Consolidation phase on mixed cues
10Y bond yield in sideways mode at 2.15/2.20-2.35/2.40% on lack of clarity on the way forward, hence the back-and-forth mode without enough momentum on break-out either-way. There is not enough clarity as yet on the timing of shift into rate-hike cycle; opinions differ from 1H/2015 or 2H/2015 or 1H/2016 with most in expectation of extended pause till end of 2015, thus attracting investor appetite at 2.35-2.40%. On the other side, better than expected economic data print build risk of staying invested at 2.15-2.20%; this kind of back-and-forth moves is trader's delight but pain to long-term strategic investors.

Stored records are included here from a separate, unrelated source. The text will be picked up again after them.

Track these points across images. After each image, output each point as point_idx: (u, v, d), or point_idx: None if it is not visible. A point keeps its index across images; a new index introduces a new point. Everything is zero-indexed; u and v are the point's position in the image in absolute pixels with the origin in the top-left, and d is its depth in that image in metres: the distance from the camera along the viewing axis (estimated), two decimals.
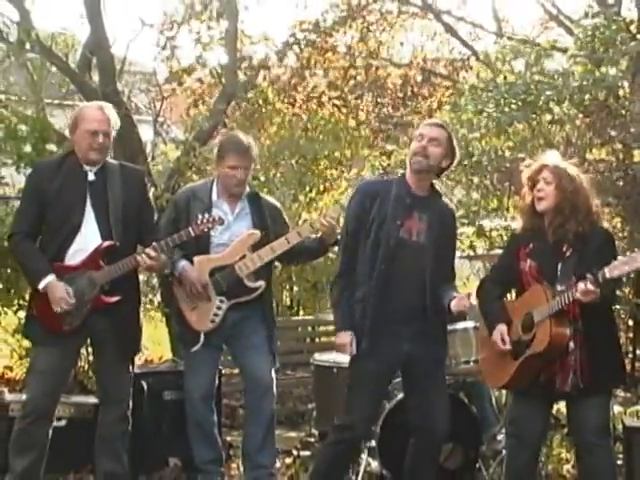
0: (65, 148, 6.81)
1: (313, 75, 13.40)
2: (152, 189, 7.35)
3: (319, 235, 5.60)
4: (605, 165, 7.56)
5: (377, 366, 4.88)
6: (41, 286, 5.00)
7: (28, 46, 8.30)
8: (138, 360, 7.60)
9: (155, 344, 9.23)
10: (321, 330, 8.81)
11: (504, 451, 5.40)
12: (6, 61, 8.23)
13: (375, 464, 5.76)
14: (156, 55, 10.75)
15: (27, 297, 5.58)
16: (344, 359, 5.24)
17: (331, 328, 5.80)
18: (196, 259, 5.55)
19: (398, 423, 5.26)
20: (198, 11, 10.79)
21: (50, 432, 5.14)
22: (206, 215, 5.29)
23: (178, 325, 5.77)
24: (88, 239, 5.06)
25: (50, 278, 4.98)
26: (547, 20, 13.93)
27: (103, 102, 5.44)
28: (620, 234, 7.43)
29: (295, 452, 6.45)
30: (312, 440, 6.49)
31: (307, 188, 9.37)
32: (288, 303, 9.59)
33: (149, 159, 8.71)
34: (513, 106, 7.53)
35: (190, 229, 5.22)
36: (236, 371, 7.00)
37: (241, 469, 5.96)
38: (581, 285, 4.37)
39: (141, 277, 5.58)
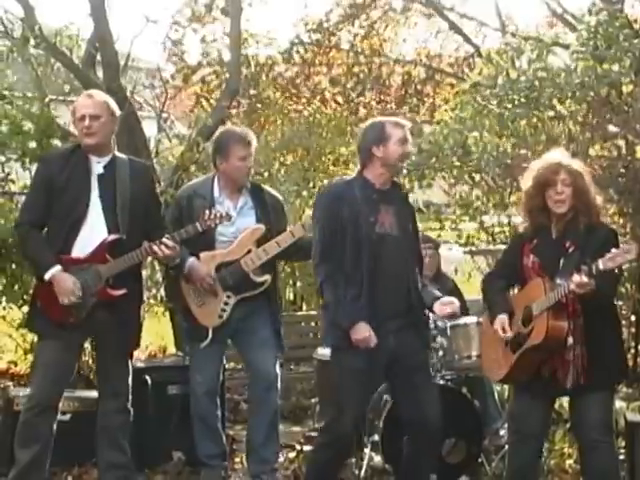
0: (69, 143, 6.84)
1: (317, 74, 13.42)
2: (156, 185, 7.36)
3: None
4: (607, 161, 7.56)
5: (366, 363, 4.84)
6: (47, 277, 5.01)
7: (32, 42, 8.32)
8: (142, 354, 7.65)
9: (159, 338, 9.26)
10: None
11: (506, 446, 5.41)
12: (10, 57, 8.22)
13: (378, 459, 5.80)
14: (162, 53, 10.82)
15: (31, 291, 5.59)
16: None
17: None
18: (202, 255, 5.57)
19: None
20: (203, 9, 10.84)
21: (54, 425, 5.16)
22: (213, 210, 5.32)
23: (185, 322, 5.79)
24: (94, 232, 5.08)
25: (56, 269, 5.00)
26: (551, 18, 13.92)
27: (92, 90, 5.53)
28: (622, 230, 7.42)
29: (298, 447, 6.46)
30: (315, 435, 6.50)
31: (311, 184, 9.37)
32: (291, 298, 9.59)
33: (153, 155, 8.72)
34: (516, 103, 7.54)
35: (197, 224, 5.25)
36: (240, 365, 7.02)
37: (244, 463, 5.98)
38: (575, 276, 4.38)
39: (144, 272, 5.60)
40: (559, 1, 13.33)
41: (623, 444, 5.62)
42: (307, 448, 6.22)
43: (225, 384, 6.12)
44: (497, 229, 8.30)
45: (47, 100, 7.91)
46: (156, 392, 5.97)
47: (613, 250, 4.32)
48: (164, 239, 5.11)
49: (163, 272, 7.32)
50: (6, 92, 7.70)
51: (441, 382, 5.93)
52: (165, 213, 5.74)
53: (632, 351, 7.71)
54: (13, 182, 7.47)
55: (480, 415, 5.94)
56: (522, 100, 7.51)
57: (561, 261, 4.67)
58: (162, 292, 7.90)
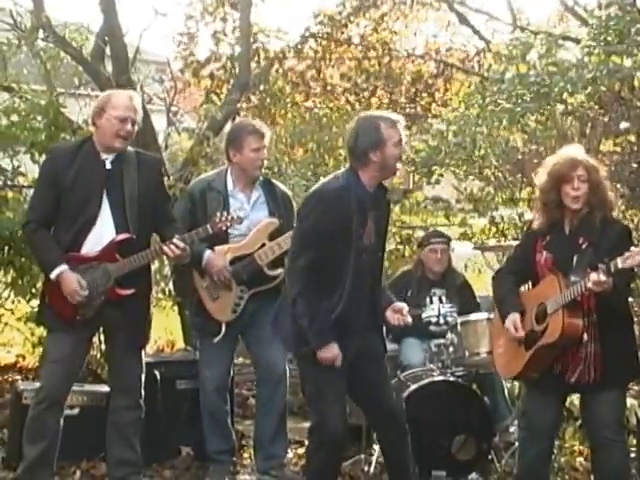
0: (78, 137, 6.83)
1: (328, 67, 13.39)
2: (165, 178, 7.35)
3: None
4: (619, 157, 7.52)
5: (342, 363, 4.71)
6: (53, 276, 5.00)
7: (41, 34, 8.31)
8: (150, 349, 7.64)
9: (167, 333, 9.25)
10: None
11: (516, 443, 5.39)
12: (19, 51, 8.21)
13: None
14: (175, 48, 10.80)
15: (40, 285, 5.58)
16: None
17: None
18: (216, 249, 5.57)
19: (410, 414, 5.25)
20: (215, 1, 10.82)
21: (62, 420, 5.15)
22: (224, 213, 5.30)
23: (198, 317, 5.78)
24: (104, 231, 5.06)
25: (62, 268, 4.98)
26: (563, 12, 13.85)
27: (131, 92, 5.44)
28: (632, 226, 7.38)
29: (307, 442, 6.44)
30: None
31: (321, 179, 9.33)
32: None
33: (162, 148, 8.71)
34: (526, 98, 7.49)
35: (208, 226, 5.24)
36: (248, 361, 7.01)
37: (253, 459, 5.97)
38: (593, 275, 4.35)
39: (152, 266, 5.58)
40: None
41: (634, 442, 5.59)
42: None
43: (234, 379, 6.10)
44: (507, 225, 8.26)
45: (56, 94, 7.89)
46: (165, 387, 5.96)
47: (632, 249, 4.29)
48: (175, 240, 5.08)
49: (172, 266, 7.31)
50: (14, 85, 7.68)
51: (451, 378, 5.92)
52: (174, 207, 5.73)
53: None
54: (23, 175, 7.43)
55: (490, 412, 5.92)
56: (532, 95, 7.46)
57: (574, 258, 4.64)
58: (170, 286, 7.89)
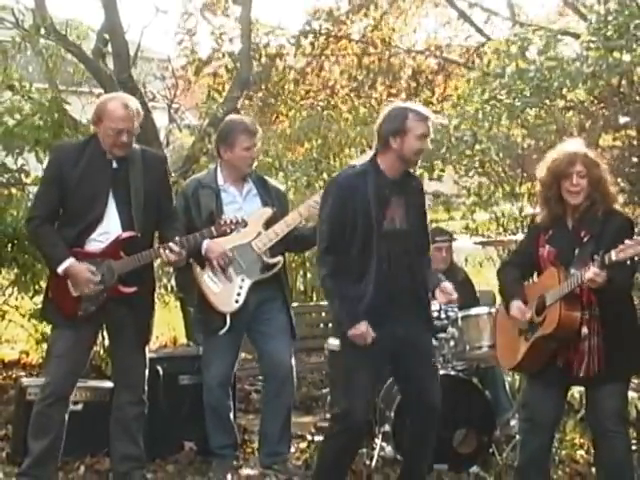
0: (81, 134, 6.85)
1: (330, 63, 13.41)
2: None
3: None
4: (619, 151, 7.54)
5: (375, 350, 4.79)
6: (60, 270, 5.00)
7: (43, 32, 8.33)
8: (153, 345, 7.67)
9: (170, 329, 9.28)
10: None
11: (517, 436, 5.41)
12: (22, 49, 8.23)
13: (389, 449, 5.80)
14: (175, 45, 10.82)
15: (44, 281, 5.60)
16: None
17: None
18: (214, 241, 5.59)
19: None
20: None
21: (66, 415, 5.17)
22: (229, 216, 5.33)
23: (200, 314, 5.79)
24: (109, 228, 5.07)
25: (69, 262, 4.98)
26: (562, 7, 13.86)
27: (126, 95, 5.41)
28: (633, 219, 7.40)
29: (309, 437, 6.47)
30: (326, 425, 6.50)
31: (324, 174, 9.36)
32: (302, 289, 9.60)
33: (164, 145, 8.74)
34: (526, 93, 7.51)
35: (213, 228, 5.26)
36: (250, 356, 7.03)
37: (256, 453, 5.99)
38: (587, 267, 4.38)
39: (155, 262, 5.60)
40: None
41: (635, 434, 5.61)
42: (318, 438, 6.22)
43: (236, 374, 6.13)
44: (508, 219, 8.28)
45: (57, 91, 7.91)
46: (167, 382, 5.97)
47: (626, 241, 4.30)
48: (170, 244, 5.08)
49: None
50: (15, 83, 7.70)
51: (452, 372, 5.94)
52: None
53: None
54: (27, 173, 7.45)
55: (491, 405, 5.94)
56: (532, 90, 7.48)
57: (576, 251, 4.66)
58: (173, 282, 7.92)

The other factor that add to bullish rhythm is on investor shift to risk-off stance on exit from high-valued equity assets, with loss of appetite at 2.15-2.20%. All taken, there no major cues to trigger break-out of 2.15-2.40%, but do not rule out extension below 2.15% on pressure on equity market. However, any sign of hawkish guidance by FED on improved confidence on growth and unemployment will get the focus back into 2.35-2.40% but not beyond here on excessive global liquidity at near-zero interest rate. Retain long-term outlook at 1.90/2.15-2.40/2.65% while staying neutral on break-out either-way!
India Gilts firm on risk-off and low credit demand
India 10Y bond extends gains below 8% into 7.85%, thus building expectation of 50-75 bps rate cut sooner than later. Adding to this bullish expectation, Banks (and other investor/lender entities) do not know what to do with the money when there are few acceptable credit risk opportunities giving decent return. The beneficiaries in this environment are the Government and AAA/AA corporate entities. Government benefits from lower cost on fresh issuance while the low credit risk entities are able to borrow at very low premium over sovereign yield. The hit is on retail investors and relatively high risk borrowers. Bank retail deposits are at par or lower than sovereign yields across all tenors, while sub top-notch borrowers struggle to source funds at affordable cost. Now, the stake-holders pressure on RBI for rate-cut extends to political parties taking on the Governor for not doing so! While the rate cut is seen to be round the corner, the beneficial impact will be limited and may not be surprised to see post rate-cut sell-off if the tone is not positive and seen to be done under pressure; political pressure on RBI for rate action is not a good signal to be sent to global investors and rating agencies. There are many cues for and against significant move either-way from current levels. The major triggers are from the FED (on timing of start of rate-hike cycle) and exit options to huge excess SLR, which has to be either absorbed for incremental deposit growth or has to be unwound when credit demand pick up; risk from Rupee exchange rate is also in the radar. There is now better comfort on the inflation despite base effect impact and other factors relating to supply side pressure and outside chance of sharp reversal in commodity prices. All cues taken, there is not enough space for sustainability in 10Y bond yield below 7.85% and there is no major risk for weakness over 8% if unwind of excess SLR is aligned to baby-steps rate cut. So, given the mixed cues in play, it is good to stay focused at 7.85-8.0%, being neutral on break-out either-way. There is also need to align India 10Y bond with US 10Y at 5.50-5.65% to prevent run on Rupee. This stance is valid till inflation expectation ease into lower end of 4-6%. The strategy is to stay invested at 7.95-8.0% and be fleet-footed at/below 7.85%.